Collected data entries
◇ ◇ ◇ ◇ ◇
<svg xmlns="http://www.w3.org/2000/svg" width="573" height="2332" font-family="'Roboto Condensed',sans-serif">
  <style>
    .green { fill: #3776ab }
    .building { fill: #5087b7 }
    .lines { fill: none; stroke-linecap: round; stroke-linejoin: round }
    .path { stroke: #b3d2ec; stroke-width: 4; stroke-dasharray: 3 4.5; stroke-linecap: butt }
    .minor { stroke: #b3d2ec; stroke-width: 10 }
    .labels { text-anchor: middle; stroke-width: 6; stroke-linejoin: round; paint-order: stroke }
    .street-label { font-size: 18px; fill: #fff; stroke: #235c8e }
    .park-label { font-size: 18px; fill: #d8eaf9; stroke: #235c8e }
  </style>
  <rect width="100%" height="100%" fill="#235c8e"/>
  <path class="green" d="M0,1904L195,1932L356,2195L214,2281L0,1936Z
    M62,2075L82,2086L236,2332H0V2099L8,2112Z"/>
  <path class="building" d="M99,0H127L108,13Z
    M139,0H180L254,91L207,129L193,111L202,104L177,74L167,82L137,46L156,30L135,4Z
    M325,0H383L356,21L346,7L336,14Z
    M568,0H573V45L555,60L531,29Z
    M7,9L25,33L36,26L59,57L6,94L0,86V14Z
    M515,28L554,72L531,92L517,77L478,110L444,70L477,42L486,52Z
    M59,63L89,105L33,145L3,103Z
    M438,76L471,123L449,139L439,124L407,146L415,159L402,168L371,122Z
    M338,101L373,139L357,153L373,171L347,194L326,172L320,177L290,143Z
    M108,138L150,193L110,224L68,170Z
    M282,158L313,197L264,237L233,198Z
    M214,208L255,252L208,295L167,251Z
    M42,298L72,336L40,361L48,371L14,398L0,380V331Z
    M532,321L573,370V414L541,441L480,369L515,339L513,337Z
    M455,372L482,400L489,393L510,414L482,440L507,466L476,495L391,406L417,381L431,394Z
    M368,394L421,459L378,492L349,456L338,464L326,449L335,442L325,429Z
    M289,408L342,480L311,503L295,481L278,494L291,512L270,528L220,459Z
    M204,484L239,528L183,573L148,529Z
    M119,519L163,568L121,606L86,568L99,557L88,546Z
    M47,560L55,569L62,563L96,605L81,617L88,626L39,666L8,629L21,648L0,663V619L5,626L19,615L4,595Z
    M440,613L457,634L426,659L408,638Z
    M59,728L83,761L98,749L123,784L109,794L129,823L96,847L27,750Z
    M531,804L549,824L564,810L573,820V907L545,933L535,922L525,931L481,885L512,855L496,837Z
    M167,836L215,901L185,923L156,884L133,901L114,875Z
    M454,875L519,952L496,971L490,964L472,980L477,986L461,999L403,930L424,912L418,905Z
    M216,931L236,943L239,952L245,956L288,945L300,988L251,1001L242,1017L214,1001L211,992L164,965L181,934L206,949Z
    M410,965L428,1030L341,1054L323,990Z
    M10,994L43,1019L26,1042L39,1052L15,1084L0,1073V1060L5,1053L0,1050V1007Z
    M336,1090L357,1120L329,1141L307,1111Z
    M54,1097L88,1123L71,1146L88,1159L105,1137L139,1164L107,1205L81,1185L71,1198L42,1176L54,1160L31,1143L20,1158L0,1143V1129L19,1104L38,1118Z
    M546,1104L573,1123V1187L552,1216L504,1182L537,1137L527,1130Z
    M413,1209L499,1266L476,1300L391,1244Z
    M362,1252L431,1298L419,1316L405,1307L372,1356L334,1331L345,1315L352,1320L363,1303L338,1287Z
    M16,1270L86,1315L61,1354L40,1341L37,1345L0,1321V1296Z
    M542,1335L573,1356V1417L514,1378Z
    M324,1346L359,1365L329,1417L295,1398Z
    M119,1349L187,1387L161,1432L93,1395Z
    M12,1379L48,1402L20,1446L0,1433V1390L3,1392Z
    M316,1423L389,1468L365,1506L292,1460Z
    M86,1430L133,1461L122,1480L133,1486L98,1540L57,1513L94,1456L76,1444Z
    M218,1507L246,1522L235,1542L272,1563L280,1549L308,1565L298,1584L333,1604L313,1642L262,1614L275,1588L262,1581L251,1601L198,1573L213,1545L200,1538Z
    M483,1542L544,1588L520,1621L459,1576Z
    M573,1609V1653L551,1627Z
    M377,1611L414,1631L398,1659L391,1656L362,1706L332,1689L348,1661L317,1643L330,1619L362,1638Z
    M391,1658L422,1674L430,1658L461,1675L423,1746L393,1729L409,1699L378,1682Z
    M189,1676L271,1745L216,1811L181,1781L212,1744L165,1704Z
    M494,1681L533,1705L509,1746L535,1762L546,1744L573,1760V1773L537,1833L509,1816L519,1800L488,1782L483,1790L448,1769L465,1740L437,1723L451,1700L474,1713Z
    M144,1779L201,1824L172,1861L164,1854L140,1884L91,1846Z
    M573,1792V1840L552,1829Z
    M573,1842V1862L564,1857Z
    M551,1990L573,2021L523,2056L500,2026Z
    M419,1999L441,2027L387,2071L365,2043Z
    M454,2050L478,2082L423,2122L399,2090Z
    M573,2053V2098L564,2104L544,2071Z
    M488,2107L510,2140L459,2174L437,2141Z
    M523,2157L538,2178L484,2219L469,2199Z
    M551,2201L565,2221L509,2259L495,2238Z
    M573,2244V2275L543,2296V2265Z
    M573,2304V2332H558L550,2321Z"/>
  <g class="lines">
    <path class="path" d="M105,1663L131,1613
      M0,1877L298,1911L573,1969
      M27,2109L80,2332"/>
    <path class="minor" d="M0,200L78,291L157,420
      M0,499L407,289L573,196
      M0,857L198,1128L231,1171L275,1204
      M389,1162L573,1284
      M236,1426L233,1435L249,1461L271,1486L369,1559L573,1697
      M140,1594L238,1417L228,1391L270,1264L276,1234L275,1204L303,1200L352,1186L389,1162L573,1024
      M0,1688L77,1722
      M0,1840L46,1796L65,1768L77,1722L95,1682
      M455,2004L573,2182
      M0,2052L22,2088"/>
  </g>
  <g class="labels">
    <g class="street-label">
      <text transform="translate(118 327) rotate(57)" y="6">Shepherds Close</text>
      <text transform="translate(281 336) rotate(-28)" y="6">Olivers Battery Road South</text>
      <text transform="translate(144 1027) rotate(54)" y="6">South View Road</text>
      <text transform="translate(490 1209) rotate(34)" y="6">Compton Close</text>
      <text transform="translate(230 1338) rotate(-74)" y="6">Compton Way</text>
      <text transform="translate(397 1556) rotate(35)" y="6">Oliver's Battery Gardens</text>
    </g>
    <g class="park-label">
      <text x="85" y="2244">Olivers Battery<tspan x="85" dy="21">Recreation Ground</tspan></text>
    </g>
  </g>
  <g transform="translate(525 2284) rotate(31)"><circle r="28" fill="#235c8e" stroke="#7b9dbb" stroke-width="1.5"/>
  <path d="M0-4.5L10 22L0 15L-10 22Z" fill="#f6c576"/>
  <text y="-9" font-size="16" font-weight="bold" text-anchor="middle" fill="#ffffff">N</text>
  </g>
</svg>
◇ ◇ ◇ ◇ ◇
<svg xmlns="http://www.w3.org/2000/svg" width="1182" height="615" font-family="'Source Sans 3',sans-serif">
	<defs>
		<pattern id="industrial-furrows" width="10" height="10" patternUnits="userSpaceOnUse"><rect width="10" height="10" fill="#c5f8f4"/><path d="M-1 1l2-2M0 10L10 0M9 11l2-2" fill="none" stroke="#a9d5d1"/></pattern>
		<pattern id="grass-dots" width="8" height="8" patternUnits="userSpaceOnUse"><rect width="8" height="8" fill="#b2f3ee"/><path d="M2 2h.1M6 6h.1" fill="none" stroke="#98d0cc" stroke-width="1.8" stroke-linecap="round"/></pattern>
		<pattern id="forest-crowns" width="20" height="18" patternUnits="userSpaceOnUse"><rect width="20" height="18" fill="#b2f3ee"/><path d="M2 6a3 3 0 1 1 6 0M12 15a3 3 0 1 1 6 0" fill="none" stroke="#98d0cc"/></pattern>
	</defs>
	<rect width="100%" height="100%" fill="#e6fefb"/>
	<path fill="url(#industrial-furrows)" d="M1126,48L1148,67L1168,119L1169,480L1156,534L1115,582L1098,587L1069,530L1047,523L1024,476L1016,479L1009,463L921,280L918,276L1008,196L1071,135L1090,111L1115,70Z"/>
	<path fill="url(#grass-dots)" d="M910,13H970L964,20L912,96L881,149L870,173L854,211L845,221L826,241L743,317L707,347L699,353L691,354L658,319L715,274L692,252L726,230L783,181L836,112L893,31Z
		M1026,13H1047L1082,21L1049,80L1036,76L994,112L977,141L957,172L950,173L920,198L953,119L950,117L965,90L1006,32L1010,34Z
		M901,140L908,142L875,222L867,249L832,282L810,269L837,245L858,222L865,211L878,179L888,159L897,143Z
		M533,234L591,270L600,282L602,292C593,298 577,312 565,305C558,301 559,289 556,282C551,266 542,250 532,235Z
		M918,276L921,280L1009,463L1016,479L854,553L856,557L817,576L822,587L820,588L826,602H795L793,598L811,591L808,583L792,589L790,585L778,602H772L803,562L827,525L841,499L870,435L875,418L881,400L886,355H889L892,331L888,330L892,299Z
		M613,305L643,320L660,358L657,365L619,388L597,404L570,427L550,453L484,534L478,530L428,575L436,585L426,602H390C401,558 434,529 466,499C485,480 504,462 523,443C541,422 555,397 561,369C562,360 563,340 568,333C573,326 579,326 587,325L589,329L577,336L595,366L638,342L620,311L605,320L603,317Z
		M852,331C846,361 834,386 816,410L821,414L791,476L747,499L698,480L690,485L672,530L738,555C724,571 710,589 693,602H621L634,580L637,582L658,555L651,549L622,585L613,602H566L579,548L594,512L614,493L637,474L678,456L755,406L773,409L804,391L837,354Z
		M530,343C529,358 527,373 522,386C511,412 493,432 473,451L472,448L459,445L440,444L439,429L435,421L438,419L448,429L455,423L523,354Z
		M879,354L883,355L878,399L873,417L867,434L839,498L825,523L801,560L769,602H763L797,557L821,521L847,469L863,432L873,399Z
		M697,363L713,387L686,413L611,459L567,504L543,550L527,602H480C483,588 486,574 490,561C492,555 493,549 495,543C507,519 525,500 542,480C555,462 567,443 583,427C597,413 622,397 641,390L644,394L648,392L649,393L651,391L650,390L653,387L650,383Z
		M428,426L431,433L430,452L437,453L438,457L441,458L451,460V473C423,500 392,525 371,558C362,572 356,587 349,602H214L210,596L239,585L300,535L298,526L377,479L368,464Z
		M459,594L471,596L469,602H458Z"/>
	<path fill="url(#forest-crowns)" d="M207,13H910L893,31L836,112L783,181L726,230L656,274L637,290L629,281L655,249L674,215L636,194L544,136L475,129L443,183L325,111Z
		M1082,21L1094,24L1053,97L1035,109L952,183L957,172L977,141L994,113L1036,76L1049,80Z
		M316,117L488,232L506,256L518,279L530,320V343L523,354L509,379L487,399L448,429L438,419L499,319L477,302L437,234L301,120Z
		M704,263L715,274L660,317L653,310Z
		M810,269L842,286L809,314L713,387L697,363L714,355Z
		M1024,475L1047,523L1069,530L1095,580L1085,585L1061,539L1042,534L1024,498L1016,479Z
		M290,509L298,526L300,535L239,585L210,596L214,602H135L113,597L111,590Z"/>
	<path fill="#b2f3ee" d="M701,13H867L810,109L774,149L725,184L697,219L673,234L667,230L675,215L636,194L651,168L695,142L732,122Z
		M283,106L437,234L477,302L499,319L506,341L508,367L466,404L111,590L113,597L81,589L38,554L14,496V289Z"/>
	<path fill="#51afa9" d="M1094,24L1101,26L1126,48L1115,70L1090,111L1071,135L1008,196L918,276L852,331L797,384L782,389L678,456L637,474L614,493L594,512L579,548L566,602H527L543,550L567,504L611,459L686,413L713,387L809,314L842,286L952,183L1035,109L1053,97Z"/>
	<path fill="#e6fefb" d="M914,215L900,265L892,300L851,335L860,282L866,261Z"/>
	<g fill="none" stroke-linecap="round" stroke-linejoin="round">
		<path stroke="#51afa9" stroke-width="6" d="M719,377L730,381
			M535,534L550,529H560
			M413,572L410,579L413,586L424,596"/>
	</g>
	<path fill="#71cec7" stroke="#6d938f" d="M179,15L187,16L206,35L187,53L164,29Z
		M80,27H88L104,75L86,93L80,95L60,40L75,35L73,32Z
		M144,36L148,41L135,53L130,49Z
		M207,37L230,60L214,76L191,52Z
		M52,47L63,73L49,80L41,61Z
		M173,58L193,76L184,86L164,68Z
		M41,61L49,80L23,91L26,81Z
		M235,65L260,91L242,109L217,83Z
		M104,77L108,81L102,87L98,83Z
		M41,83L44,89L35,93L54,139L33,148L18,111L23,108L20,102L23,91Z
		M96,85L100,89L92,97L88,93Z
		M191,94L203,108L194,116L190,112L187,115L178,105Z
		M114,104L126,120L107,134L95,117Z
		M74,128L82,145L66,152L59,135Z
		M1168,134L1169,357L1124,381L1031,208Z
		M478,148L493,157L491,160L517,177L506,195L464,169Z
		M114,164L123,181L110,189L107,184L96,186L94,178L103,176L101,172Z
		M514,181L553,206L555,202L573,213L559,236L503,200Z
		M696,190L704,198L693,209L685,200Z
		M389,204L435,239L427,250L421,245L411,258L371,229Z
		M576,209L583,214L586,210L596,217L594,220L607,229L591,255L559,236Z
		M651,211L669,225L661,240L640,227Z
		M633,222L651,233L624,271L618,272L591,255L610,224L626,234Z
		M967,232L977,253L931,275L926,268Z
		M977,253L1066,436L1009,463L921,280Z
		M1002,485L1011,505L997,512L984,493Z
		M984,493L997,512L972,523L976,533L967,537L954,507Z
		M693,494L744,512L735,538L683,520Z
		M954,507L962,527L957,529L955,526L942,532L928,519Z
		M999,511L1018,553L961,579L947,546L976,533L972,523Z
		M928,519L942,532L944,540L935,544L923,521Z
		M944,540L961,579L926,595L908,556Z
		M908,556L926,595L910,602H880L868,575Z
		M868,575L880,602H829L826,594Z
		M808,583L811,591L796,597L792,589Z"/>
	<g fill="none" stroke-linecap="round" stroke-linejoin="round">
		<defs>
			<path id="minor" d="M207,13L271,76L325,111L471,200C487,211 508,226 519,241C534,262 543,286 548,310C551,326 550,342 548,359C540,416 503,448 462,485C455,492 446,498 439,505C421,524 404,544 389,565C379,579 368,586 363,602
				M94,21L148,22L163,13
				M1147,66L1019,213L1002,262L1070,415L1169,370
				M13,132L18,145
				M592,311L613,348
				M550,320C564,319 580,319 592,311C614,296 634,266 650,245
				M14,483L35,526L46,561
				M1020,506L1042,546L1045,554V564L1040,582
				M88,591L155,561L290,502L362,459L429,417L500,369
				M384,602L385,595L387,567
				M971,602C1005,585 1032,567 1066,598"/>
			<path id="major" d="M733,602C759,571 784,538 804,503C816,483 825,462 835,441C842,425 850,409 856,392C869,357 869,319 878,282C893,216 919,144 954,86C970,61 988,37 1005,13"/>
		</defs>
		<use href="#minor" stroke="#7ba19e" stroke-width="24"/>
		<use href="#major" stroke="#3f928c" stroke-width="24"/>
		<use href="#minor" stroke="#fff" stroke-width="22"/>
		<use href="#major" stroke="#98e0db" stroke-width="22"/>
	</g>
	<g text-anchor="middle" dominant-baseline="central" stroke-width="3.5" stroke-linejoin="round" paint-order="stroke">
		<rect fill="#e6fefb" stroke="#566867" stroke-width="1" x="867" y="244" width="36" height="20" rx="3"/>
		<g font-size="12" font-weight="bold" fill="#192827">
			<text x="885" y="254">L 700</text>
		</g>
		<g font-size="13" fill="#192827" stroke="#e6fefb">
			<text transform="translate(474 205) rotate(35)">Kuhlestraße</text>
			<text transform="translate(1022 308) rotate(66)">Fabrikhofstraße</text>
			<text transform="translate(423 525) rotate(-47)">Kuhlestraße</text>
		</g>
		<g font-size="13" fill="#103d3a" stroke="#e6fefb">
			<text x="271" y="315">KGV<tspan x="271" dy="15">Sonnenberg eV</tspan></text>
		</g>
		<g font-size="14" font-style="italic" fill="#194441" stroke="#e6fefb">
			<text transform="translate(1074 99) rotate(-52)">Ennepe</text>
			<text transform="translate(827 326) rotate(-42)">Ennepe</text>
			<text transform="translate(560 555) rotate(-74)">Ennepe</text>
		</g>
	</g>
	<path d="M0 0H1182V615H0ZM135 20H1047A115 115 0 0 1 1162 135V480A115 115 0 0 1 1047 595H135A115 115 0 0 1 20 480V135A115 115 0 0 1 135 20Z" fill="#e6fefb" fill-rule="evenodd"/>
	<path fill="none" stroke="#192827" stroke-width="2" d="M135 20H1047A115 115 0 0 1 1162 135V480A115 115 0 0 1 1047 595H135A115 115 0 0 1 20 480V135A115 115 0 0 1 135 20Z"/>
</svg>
◇ ◇ ◇ ◇ ◇
### EXERCISE AIM
From the entries, copy every line in which the string "lines" can be found.

### ANSWER TO THIS TASK
    .lines { fill: none; stroke-linecap: round; stroke-linejoin: round }
  <g class="lines">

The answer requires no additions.